=== WHAT TO PRODUCE ===
Copy the material below with every "The Flash" swapped for "Flash" and nothing else changed. Leave the pictures out.
· · · · · · ·
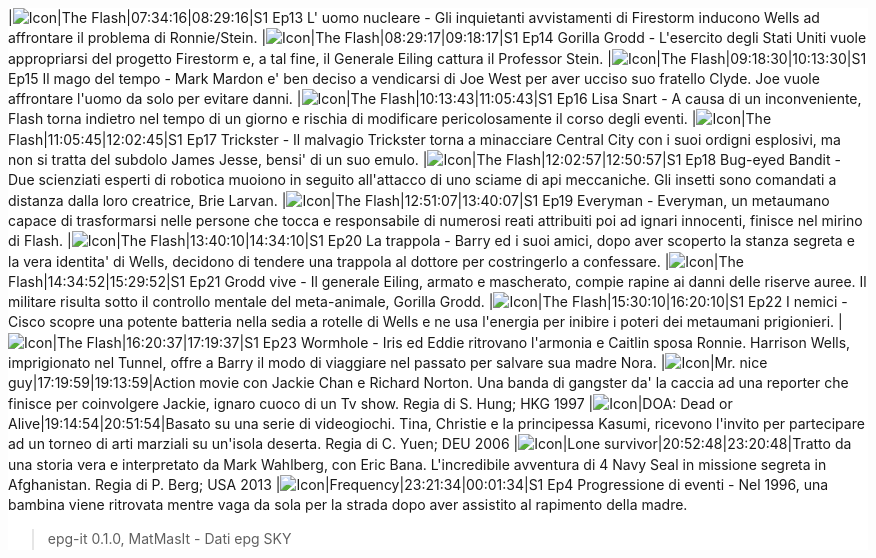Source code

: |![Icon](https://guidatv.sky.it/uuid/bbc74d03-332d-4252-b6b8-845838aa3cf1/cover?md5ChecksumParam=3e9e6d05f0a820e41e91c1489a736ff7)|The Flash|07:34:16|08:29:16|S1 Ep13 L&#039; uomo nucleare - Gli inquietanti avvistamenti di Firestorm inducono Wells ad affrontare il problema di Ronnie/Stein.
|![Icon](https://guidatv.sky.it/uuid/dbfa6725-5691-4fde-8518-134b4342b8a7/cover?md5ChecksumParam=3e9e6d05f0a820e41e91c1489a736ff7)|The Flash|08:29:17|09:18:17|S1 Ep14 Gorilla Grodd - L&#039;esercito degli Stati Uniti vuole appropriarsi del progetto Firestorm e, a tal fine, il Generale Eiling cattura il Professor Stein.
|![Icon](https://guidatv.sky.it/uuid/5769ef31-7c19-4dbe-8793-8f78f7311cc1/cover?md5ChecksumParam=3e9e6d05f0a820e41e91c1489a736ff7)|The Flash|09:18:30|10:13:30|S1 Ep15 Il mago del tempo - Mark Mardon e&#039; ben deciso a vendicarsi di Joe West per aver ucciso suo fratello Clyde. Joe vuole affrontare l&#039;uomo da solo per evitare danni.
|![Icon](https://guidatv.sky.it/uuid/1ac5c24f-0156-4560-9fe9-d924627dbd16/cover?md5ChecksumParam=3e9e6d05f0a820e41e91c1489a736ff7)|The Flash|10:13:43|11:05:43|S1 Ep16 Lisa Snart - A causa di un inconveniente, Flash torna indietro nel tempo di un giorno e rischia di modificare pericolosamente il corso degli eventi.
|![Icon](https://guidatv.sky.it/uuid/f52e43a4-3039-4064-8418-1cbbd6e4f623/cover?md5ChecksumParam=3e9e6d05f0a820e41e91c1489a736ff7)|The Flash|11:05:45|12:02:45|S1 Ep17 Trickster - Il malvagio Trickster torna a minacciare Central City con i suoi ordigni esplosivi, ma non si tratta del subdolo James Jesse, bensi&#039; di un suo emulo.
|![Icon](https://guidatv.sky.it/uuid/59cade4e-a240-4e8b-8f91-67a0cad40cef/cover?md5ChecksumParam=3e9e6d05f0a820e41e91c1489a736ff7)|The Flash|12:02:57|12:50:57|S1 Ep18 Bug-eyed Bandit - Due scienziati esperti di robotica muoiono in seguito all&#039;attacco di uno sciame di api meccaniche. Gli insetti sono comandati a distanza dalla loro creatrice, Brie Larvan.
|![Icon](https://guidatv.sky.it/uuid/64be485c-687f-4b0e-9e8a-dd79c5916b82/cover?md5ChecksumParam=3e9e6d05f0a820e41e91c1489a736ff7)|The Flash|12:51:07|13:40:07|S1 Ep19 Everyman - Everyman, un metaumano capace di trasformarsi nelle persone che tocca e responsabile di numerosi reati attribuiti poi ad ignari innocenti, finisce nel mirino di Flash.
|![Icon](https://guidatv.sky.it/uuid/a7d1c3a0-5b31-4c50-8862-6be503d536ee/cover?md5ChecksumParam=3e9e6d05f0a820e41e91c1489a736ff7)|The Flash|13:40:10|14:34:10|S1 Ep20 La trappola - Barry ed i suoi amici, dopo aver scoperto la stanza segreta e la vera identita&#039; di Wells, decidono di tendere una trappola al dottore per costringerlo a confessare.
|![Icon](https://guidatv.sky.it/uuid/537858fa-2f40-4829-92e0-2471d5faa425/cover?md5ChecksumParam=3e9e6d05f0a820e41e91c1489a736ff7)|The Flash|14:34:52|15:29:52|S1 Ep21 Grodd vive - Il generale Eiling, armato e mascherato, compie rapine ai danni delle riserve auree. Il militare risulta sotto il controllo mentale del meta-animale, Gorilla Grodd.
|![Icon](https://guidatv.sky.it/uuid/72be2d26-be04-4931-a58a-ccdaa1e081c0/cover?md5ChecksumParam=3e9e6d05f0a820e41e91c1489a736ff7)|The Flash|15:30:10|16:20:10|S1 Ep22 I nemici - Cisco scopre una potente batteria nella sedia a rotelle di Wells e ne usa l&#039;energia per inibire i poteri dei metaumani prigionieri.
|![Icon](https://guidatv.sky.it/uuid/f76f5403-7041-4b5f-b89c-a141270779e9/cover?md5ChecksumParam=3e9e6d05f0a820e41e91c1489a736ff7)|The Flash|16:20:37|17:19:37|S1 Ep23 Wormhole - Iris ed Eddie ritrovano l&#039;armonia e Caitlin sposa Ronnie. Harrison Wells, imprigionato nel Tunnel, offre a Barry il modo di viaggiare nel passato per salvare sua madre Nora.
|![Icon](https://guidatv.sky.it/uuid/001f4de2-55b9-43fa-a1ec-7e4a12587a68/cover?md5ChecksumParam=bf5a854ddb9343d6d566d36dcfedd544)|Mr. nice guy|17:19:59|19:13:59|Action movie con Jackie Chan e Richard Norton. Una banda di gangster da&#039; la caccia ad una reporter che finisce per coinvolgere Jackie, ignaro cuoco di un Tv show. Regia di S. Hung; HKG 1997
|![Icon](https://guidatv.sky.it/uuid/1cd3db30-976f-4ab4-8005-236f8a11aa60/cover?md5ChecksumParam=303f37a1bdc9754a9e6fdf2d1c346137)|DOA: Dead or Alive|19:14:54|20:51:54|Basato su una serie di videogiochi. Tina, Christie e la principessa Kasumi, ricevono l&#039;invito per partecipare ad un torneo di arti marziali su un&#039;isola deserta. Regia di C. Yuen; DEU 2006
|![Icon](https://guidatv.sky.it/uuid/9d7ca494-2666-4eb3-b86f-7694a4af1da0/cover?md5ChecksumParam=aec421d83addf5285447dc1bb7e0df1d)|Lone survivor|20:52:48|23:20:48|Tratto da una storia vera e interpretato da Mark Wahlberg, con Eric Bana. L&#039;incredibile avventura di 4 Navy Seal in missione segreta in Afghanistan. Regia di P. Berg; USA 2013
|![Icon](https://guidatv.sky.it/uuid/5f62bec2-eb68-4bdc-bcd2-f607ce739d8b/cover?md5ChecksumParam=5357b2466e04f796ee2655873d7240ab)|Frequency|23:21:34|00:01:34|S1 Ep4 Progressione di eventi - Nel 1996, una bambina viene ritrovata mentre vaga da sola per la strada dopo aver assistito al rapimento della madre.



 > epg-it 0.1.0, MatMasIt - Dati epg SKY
· · · · · · ·
=== RESPONSE BOX ===
Source code

: |![Icon](https://guidatv.sky.it/uuid/bbc74d03-332d-4252-b6b8-845838aa3cf1/cover?md5ChecksumParam=3e9e6d05f0a820e41e91c1489a736ff7)|Flash|07:34:16|08:29:16|S1 Ep13 L&#039; uomo nucleare - Gli inquietanti avvistamenti di Firestorm inducono Wells ad affrontare il problema di Ronnie/Stein.
|![Icon](https://guidatv.sky.it/uuid/dbfa6725-5691-4fde-8518-134b4342b8a7/cover?md5ChecksumParam=3e9e6d05f0a820e41e91c1489a736ff7)|Flash|08:29:17|09:18:17|S1 Ep14 Gorilla Grodd - L&#039;esercito degli Stati Uniti vuole appropriarsi del progetto Firestorm e, a tal fine, il Generale Eiling cattura il Professor Stein.
|![Icon](https://guidatv.sky.it/uuid/5769ef31-7c19-4dbe-8793-8f78f7311cc1/cover?md5ChecksumParam=3e9e6d05f0a820e41e91c1489a736ff7)|Flash|09:18:30|10:13:30|S1 Ep15 Il mago del tempo - Mark Mardon e&#039; ben deciso a vendicarsi di Joe West per aver ucciso suo fratello Clyde. Joe vuole affrontare l&#039;uomo da solo per evitare danni.
|![Icon](https://guidatv.sky.it/uuid/1ac5c24f-0156-4560-9fe9-d924627dbd16/cover?md5ChecksumParam=3e9e6d05f0a820e41e91c1489a736ff7)|Flash|10:13:43|11:05:43|S1 Ep16 Lisa Snart - A causa di un inconveniente, Flash torna indietro nel tempo di un giorno e rischia di modificare pericolosamente il corso degli eventi.
|![Icon](https://guidatv.sky.it/uuid/f52e43a4-3039-4064-8418-1cbbd6e4f623/cover?md5ChecksumParam=3e9e6d05f0a820e41e91c1489a736ff7)|Flash|11:05:45|12:02:45|S1 Ep17 Trickster - Il malvagio Trickster torna a minacciare Central City con i suoi ordigni esplosivi, ma non si tratta del subdolo James Jesse, bensi&#039; di un suo emulo.
|![Icon](https://guidatv.sky.it/uuid/59cade4e-a240-4e8b-8f91-67a0cad40cef/cover?md5ChecksumParam=3e9e6d05f0a820e41e91c1489a736ff7)|Flash|12:02:57|12:50:57|S1 Ep18 Bug-eyed Bandit - Due scienziati esperti di robotica muoiono in seguito all&#039;attacco di uno sciame di api meccaniche. Gli insetti sono comandati a distanza dalla loro creatrice, Brie Larvan.
|![Icon](https://guidatv.sky.it/uuid/64be485c-687f-4b0e-9e8a-dd79c5916b82/cover?md5ChecksumParam=3e9e6d05f0a820e41e91c1489a736ff7)|Flash|12:51:07|13:40:07|S1 Ep19 Everyman - Everyman, un metaumano capace di trasformarsi nelle persone che tocca e responsabile di numerosi reati attribuiti poi ad ignari innocenti, finisce nel mirino di Flash.
|![Icon](https://guidatv.sky.it/uuid/a7d1c3a0-5b31-4c50-8862-6be503d536ee/cover?md5ChecksumParam=3e9e6d05f0a820e41e91c1489a736ff7)|Flash|13:40:10|14:34:10|S1 Ep20 La trappola - Barry ed i suoi amici, dopo aver scoperto la stanza segreta e la vera identita&#039; di Wells, decidono di tendere una trappola al dottore per costringerlo a confessare.
|![Icon](https://guidatv.sky.it/uuid/537858fa-2f40-4829-92e0-2471d5faa425/cover?md5ChecksumParam=3e9e6d05f0a820e41e91c1489a736ff7)|Flash|14:34:52|15:29:52|S1 Ep21 Grodd vive - Il generale Eiling, armato e mascherato, compie rapine ai danni delle riserve auree. Il militare risulta sotto il controllo mentale del meta-animale, Gorilla Grodd.
|![Icon](https://guidatv.sky.it/uuid/72be2d26-be04-4931-a58a-ccdaa1e081c0/cover?md5ChecksumParam=3e9e6d05f0a820e41e91c1489a736ff7)|Flash|15:30:10|16:20:10|S1 Ep22 I nemici - Cisco scopre una potente batteria nella sedia a rotelle di Wells e ne usa l&#039;energia per inibire i poteri dei metaumani prigionieri.
|![Icon](https://guidatv.sky.it/uuid/f76f5403-7041-4b5f-b89c-a141270779e9/cover?md5ChecksumParam=3e9e6d05f0a820e41e91c1489a736ff7)|Flash|16:20:37|17:19:37|S1 Ep23 Wormhole - Iris ed Eddie ritrovano l&#039;armonia e Caitlin sposa Ronnie. Harrison Wells, imprigionato nel Tunnel, offre a Barry il modo di viaggiare nel passato per salvare sua madre Nora.
|![Icon](https://guidatv.sky.it/uuid/001f4de2-55b9-43fa-a1ec-7e4a12587a68/cover?md5ChecksumParam=bf5a854ddb9343d6d566d36dcfedd544)|Mr. nice guy|17:19:59|19:13:59|Action movie con Jackie Chan e Richard Norton. Una banda di gangster da&#039; la caccia ad una reporter che finisce per coinvolgere Jackie, ignaro cuoco di un Tv show. Regia di S. Hung; HKG 1997
|![Icon](https://guidatv.sky.it/uuid/1cd3db30-976f-4ab4-8005-236f8a11aa60/cover?md5ChecksumParam=303f37a1bdc9754a9e6fdf2d1c346137)|DOA: Dead or Alive|19:14:54|20:51:54|Basato su una serie di videogiochi. Tina, Christie e la principessa Kasumi, ricevono l&#039;invito per partecipare ad un torneo di arti marziali su un&#039;isola deserta. Regia di C. Yuen; DEU 2006
|![Icon](https://guidatv.sky.it/uuid/9d7ca494-2666-4eb3-b86f-7694a4af1da0/cover?md5ChecksumParam=aec421d83addf5285447dc1bb7e0df1d)|Lone survivor|20:52:48|23:20:48|Tratto da una storia vera e interpretato da Mark Wahlberg, con Eric Bana. L&#039;incredibile avventura di 4 Navy Seal in missione segreta in Afghanistan. Regia di P. Berg; USA 2013
|![Icon](https://guidatv.sky.it/uuid/5f62bec2-eb68-4bdc-bcd2-f607ce739d8b/cover?md5ChecksumParam=5357b2466e04f796ee2655873d7240ab)|Frequency|23:21:34|00:01:34|S1 Ep4 Progressione di eventi - Nel 1996, una bambina viene ritrovata mentre vaga da sola per la strada dopo aver assistito al rapimento della madre.



 > epg-it 0.1.0, MatMasIt - Dati epg SKY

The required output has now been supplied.